Reproduce the forum thread on failure of simultaneity at a distance in full, word for word.

DOCUMENT PASSAGE –
————
# Failure of simultaneity at a distance

1. Jun 6, 2017

### Karol

1. The problem statement, all variables and given/known data

I get $~t_1-t_2=\frac{u}{c^2}(x_1-x_2)$

2. Relevant equations
Lorentz transformations:
$$x'=\frac{x-ut}{\sqrt{1-u^2/c^2}}$$
$$t'=\frac{t-ux/c^2}{\sqrt{1-u^2/c^2}}$$

3. The attempt at a solution
t' are times in the moving system S' and are equal, the times t in the fixed system S differ, so:
$$t'=\frac{t-ux/c^2}{\sqrt{1-u^2/c^2}}~\Rightarrow~t=t'\sqrt{1-u^2/c^2}+\frac{ux}{c^2}$$
$$\rightarrow~t_1-t_2=\frac{u}{c^2}(x_1-x_2)$$

2. Jun 6, 2017

### Staff: Mentor

The problem statement is a bit garbled. The events are simultaneous in S, not S'. So you are solving for Δt', not Δt.

3. Jun 6, 2017

### Karol

But it is clearly said:
"events that occur at two separate places, at the same time, as seen by Moe in S'..."
————
INFORMATION SUPPLIED –
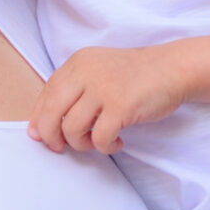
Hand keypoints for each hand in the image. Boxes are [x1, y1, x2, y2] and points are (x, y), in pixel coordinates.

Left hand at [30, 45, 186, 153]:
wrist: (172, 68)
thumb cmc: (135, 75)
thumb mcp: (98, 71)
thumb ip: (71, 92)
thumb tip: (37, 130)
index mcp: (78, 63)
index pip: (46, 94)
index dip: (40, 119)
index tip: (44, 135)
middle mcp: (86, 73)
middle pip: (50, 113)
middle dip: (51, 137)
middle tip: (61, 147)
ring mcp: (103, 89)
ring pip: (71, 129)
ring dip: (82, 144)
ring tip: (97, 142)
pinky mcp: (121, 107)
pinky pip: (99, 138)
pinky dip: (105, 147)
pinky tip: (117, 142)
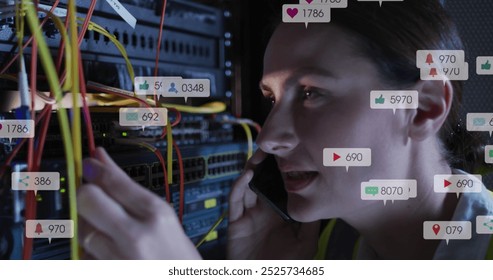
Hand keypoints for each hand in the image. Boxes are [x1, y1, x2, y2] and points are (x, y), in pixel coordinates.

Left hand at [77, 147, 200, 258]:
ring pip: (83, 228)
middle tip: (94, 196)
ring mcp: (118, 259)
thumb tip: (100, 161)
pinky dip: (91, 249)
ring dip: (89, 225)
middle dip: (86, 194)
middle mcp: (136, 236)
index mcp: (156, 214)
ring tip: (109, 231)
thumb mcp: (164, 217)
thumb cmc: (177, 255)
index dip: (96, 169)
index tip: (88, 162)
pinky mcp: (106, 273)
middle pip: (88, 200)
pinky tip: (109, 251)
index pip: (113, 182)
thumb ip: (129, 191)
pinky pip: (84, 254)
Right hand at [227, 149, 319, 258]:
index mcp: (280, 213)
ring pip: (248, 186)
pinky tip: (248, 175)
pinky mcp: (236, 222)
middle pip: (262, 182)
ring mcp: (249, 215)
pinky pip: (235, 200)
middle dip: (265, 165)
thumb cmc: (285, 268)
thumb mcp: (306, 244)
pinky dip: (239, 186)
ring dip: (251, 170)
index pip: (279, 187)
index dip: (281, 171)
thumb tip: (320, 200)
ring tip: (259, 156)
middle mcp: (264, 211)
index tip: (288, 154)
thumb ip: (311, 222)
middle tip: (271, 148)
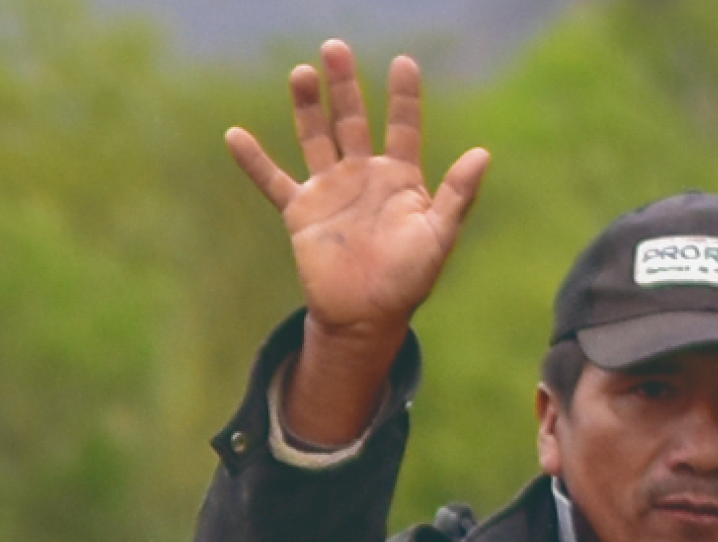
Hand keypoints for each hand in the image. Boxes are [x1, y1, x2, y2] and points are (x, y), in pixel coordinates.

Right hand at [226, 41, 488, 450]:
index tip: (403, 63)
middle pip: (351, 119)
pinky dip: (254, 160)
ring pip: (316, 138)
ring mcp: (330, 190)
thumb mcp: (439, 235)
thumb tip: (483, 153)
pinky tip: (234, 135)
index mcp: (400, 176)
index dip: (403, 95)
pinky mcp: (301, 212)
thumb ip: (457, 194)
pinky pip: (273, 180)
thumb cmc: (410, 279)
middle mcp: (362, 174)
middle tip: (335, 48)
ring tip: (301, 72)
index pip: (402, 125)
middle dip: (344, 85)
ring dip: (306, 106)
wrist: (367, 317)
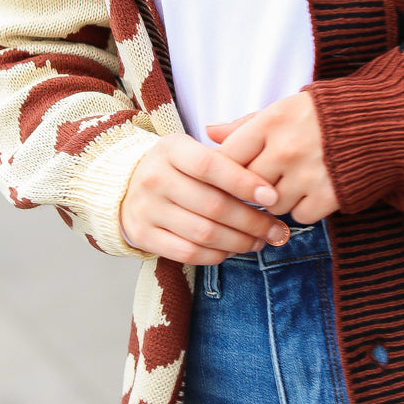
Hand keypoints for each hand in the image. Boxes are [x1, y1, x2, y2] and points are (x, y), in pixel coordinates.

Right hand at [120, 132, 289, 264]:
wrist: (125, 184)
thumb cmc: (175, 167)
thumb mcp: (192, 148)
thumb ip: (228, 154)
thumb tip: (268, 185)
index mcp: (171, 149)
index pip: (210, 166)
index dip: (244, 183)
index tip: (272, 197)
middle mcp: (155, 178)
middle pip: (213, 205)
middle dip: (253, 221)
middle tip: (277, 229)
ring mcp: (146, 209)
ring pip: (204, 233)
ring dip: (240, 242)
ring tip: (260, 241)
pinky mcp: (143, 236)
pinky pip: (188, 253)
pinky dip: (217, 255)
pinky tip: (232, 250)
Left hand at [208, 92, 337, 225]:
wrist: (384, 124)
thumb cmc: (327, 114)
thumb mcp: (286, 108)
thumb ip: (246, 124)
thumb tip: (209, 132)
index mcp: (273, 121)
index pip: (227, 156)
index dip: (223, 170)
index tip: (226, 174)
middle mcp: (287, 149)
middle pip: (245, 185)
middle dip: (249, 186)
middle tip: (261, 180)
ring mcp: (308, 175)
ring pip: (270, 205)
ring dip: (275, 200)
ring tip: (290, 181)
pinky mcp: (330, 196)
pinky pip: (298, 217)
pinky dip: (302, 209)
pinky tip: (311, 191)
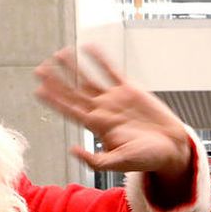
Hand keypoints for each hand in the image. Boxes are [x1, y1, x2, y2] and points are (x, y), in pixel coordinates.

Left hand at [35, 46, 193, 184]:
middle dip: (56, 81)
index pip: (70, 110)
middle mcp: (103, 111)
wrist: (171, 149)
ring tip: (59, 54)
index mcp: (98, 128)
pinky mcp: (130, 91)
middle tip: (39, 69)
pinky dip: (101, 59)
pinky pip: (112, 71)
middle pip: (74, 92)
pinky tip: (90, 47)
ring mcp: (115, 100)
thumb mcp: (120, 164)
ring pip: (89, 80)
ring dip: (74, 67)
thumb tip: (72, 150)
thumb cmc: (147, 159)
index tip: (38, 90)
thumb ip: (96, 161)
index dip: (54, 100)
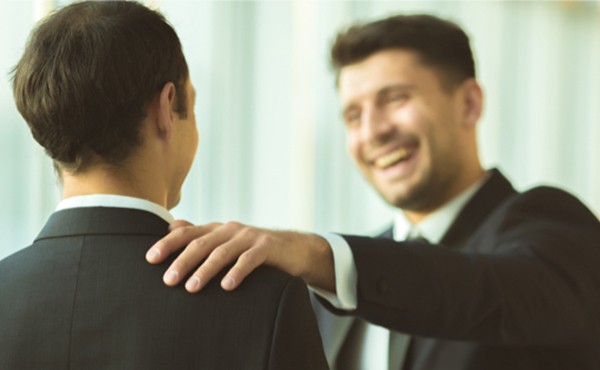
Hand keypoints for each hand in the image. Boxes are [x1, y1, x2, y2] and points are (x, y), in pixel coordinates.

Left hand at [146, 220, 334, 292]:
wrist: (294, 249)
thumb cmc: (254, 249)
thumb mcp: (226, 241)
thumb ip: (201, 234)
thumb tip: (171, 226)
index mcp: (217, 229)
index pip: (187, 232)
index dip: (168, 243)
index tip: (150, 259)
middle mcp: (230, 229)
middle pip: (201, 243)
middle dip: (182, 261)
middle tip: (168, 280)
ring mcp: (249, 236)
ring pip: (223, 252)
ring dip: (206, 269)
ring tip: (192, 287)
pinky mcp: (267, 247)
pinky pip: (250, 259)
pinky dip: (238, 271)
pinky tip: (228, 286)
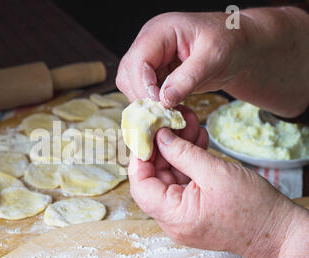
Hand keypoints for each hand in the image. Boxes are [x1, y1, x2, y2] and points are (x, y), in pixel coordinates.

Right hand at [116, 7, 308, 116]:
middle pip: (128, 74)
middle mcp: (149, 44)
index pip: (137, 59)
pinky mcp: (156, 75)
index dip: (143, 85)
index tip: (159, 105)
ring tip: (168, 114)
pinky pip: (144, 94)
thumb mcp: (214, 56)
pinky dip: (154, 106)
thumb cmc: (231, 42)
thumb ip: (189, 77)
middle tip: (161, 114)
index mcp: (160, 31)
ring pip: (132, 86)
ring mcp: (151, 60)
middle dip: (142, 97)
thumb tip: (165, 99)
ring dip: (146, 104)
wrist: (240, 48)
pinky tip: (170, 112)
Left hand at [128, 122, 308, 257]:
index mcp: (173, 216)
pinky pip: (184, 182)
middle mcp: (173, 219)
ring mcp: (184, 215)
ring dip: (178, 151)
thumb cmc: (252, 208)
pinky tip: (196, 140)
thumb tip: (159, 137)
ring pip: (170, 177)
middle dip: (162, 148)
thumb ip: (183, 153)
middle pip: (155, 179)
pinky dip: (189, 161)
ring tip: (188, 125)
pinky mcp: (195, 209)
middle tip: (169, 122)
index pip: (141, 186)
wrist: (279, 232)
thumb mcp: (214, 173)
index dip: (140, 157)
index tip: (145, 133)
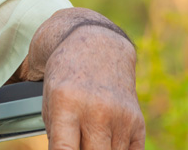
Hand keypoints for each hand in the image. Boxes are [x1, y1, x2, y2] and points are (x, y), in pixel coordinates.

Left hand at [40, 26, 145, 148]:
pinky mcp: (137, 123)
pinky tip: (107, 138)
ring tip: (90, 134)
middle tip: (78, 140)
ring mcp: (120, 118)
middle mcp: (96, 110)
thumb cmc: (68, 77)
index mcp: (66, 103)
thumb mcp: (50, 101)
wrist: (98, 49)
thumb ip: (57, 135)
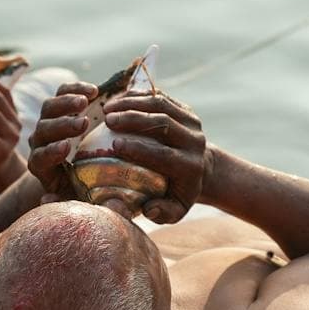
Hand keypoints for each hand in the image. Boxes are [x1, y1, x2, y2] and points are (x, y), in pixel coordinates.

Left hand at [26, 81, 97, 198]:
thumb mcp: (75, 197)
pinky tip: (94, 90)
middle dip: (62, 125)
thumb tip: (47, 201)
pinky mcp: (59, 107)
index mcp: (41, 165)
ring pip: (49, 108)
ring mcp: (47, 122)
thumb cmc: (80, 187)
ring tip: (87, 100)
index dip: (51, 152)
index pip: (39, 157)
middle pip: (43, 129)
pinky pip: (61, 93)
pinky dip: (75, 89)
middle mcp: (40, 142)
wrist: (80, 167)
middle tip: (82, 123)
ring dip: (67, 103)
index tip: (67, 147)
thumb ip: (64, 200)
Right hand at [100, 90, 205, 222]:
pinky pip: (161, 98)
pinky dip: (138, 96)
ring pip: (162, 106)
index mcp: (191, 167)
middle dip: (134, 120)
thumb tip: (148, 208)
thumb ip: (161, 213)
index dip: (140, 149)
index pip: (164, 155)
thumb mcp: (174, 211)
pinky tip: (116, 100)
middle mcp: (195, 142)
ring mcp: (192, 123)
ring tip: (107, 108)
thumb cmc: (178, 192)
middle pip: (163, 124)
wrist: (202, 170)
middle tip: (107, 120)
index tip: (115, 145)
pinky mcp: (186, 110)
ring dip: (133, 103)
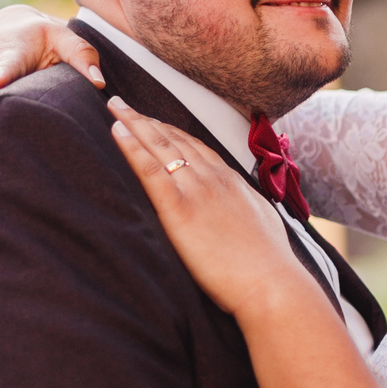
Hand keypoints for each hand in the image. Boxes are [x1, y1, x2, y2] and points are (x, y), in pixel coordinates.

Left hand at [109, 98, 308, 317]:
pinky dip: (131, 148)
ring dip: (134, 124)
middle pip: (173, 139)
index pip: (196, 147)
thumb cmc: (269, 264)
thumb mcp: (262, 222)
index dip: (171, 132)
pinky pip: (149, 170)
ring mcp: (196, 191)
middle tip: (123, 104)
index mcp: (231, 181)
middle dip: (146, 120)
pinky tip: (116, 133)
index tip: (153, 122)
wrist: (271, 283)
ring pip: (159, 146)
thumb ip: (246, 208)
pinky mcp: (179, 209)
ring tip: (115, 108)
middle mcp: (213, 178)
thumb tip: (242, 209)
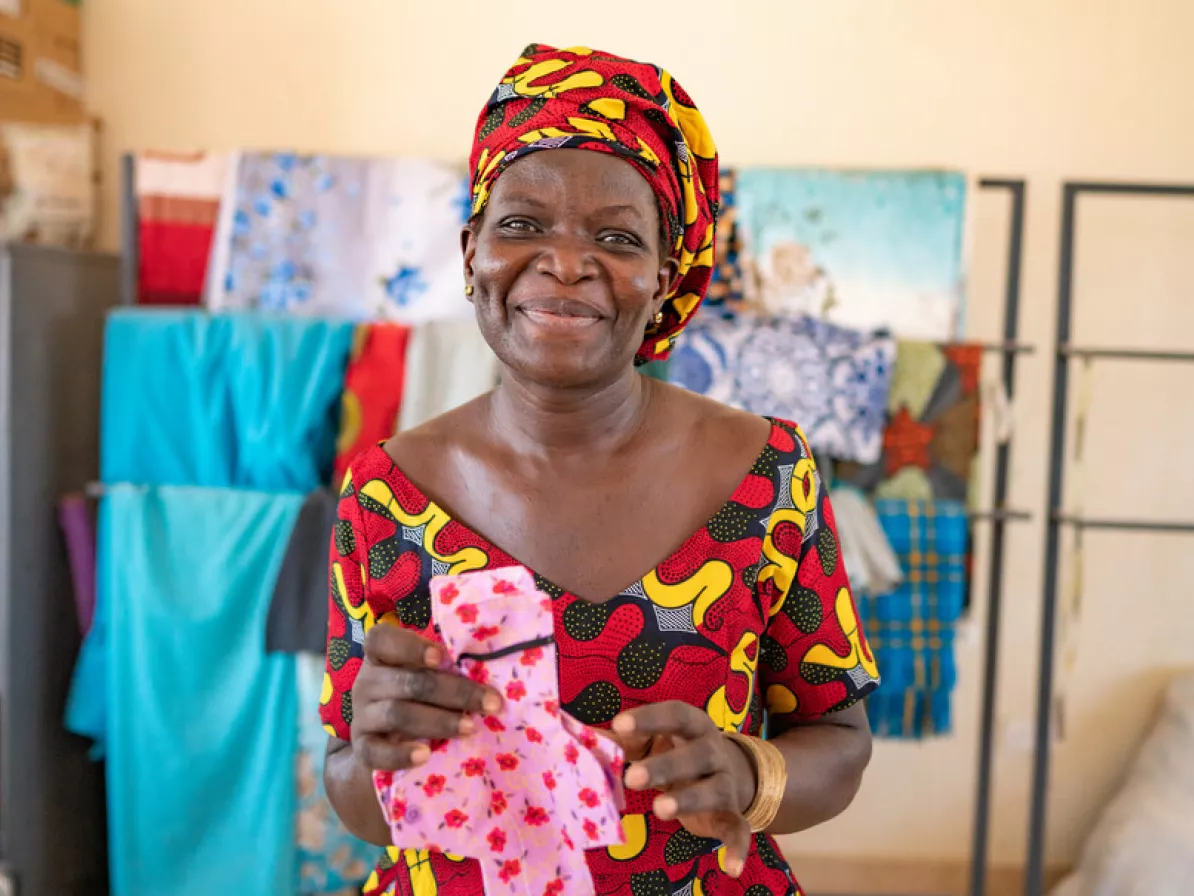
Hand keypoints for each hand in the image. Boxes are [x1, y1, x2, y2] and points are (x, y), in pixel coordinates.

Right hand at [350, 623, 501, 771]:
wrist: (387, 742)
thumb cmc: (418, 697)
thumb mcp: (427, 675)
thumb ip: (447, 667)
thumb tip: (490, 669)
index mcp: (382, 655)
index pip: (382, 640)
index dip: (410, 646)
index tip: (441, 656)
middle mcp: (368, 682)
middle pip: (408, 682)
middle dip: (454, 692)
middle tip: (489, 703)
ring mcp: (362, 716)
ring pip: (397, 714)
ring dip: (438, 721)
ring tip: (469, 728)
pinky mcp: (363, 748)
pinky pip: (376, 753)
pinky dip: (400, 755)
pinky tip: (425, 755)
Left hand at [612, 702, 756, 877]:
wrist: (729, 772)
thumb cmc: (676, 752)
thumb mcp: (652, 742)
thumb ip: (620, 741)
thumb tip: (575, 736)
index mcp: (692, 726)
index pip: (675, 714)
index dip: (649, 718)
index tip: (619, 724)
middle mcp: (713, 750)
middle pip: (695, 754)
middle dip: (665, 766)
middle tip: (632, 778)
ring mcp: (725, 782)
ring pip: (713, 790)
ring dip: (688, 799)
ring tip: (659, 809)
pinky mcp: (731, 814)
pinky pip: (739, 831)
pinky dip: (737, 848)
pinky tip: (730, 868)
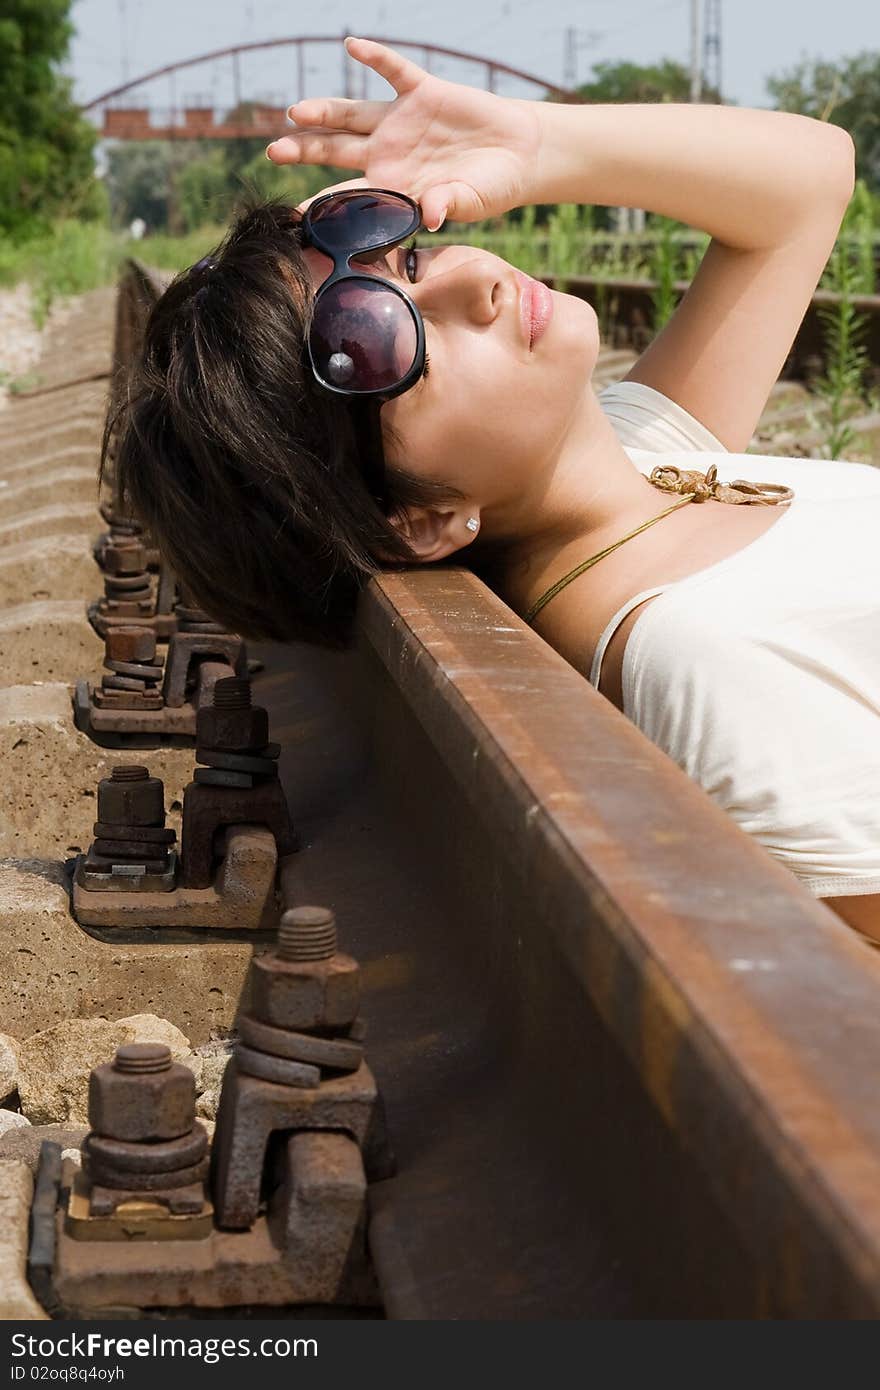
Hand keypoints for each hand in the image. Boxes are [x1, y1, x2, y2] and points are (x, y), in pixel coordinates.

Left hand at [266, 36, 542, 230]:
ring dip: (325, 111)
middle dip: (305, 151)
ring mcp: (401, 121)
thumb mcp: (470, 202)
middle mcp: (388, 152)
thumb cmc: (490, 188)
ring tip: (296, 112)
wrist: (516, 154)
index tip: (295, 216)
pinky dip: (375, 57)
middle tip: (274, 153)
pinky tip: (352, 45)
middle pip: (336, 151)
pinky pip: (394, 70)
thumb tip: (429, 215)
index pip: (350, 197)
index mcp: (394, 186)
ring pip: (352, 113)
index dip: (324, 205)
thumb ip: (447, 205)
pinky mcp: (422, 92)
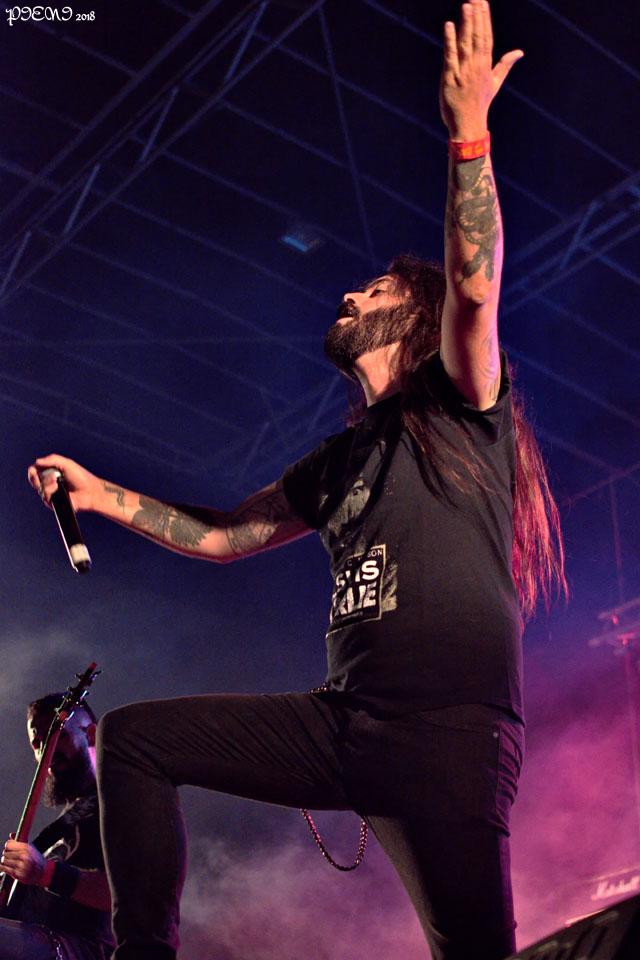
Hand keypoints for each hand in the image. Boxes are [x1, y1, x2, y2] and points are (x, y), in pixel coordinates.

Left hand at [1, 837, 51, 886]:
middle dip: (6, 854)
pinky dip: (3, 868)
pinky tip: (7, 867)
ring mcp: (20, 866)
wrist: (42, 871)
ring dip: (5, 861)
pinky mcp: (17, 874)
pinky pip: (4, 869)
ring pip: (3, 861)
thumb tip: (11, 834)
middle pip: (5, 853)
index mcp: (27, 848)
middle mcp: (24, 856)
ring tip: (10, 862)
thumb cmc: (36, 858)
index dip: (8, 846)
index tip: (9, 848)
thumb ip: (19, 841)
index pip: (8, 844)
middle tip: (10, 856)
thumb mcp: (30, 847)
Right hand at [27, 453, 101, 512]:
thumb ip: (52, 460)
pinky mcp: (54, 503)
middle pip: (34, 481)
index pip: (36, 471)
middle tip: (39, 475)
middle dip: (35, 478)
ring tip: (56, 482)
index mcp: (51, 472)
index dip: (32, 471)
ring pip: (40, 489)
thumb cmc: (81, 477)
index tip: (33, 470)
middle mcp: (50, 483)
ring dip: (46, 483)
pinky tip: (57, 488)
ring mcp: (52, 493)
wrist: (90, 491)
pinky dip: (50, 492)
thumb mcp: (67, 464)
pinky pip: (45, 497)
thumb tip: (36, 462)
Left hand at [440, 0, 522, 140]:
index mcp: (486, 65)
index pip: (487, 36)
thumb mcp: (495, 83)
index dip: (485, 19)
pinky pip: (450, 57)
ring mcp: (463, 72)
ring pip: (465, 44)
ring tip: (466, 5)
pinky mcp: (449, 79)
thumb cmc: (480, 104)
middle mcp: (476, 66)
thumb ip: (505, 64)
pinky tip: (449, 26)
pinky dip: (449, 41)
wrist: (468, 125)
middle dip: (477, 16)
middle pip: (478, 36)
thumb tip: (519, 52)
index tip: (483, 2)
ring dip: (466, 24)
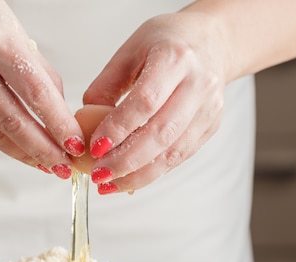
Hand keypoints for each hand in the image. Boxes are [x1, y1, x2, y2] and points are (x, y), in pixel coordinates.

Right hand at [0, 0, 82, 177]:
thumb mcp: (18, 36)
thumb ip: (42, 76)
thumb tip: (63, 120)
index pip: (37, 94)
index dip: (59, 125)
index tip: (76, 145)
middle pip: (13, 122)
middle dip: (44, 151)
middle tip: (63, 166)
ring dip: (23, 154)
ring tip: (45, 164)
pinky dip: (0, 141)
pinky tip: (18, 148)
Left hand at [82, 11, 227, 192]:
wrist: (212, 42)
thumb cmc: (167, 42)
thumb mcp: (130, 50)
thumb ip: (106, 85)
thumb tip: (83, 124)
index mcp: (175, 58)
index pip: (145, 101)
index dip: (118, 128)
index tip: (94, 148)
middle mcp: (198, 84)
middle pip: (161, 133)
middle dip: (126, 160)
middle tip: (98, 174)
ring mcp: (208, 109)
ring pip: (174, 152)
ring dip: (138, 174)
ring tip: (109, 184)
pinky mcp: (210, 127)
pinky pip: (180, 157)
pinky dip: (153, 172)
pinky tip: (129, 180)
————
COMPLETED TASK –
# Failure of simultaneity at a distance

1. Jun 6, 2017

### Karol

1. The problem statement, all variables and given/known data

I get $~t_1-t_2=\frac{u}{c^2}(x_1-x_2)$

2. Relevant equations
Lorentz transformations:
$$x'=\frac{x-ut}{\sqrt{1-u^2/c^2}}$$
$$t'=\frac{t-ux/c^2}{\sqrt{1-u^2/c^2}}$$

3. The attempt at a solution
t' are times in the moving system S' and are equal, the times t in the fixed system S differ, so:
$$t'=\frac{t-ux/c^2}{\sqrt{1-u^2/c^2}}~\Rightarrow~t=t'\sqrt{1-u^2/c^2}+\frac{ux}{c^2}$$
$$\rightarrow~t_1-t_2=\frac{u}{c^2}(x_1-x_2)$$

2. Jun 6, 2017

### Staff: Mentor

The problem statement is a bit garbled. The events are simultaneous in S, not S'. So you are solving for Δt', not Δt.

3. Jun 6, 2017

### Karol

But it is clearly said:
"events that occur at two separate places, at the same time, as seen by Moe in S'..."